Exercise requirements:
Every line below between the line holding "Vendula Kochanová" and the line holding "PŘEČTĚTE SI TAKÉ", inclusive, should be repeated exactly, and all other lines omitted.

------ Data for the task

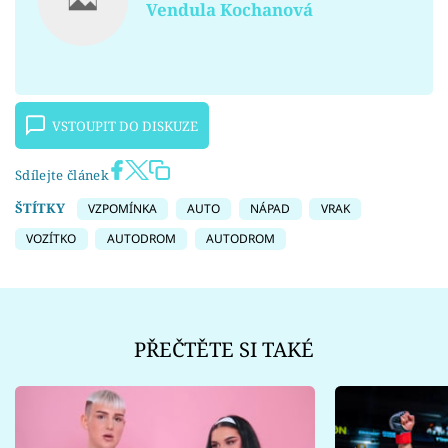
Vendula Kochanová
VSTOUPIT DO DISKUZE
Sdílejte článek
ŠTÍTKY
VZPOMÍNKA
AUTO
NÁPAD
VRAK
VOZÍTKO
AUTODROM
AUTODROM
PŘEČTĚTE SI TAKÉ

------------
------ Data for the task

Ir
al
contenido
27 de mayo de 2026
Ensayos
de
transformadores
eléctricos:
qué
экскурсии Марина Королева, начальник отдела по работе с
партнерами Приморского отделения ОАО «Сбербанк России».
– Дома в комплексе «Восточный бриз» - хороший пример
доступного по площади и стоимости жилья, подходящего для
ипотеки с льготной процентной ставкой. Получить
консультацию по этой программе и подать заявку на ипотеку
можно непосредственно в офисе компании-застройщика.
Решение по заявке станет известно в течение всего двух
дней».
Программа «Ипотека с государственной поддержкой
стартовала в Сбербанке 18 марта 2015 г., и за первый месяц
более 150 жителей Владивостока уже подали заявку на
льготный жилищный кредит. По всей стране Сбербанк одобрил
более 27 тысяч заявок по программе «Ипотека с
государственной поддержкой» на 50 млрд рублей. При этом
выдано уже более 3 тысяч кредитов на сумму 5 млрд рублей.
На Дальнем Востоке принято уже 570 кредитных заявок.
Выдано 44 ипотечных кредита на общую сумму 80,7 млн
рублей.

------------

Your solution:
Vendula Kochanová
VSTOUPIT DO DISKUZE
Sdílejte článek
ŠTÍTKY
VZPOMÍNKA
AUTO
NÁPAD
VRAK
VOZÍTKO
AUTODROM
AUTODROM
PŘEČTĚTE SI TAKÉ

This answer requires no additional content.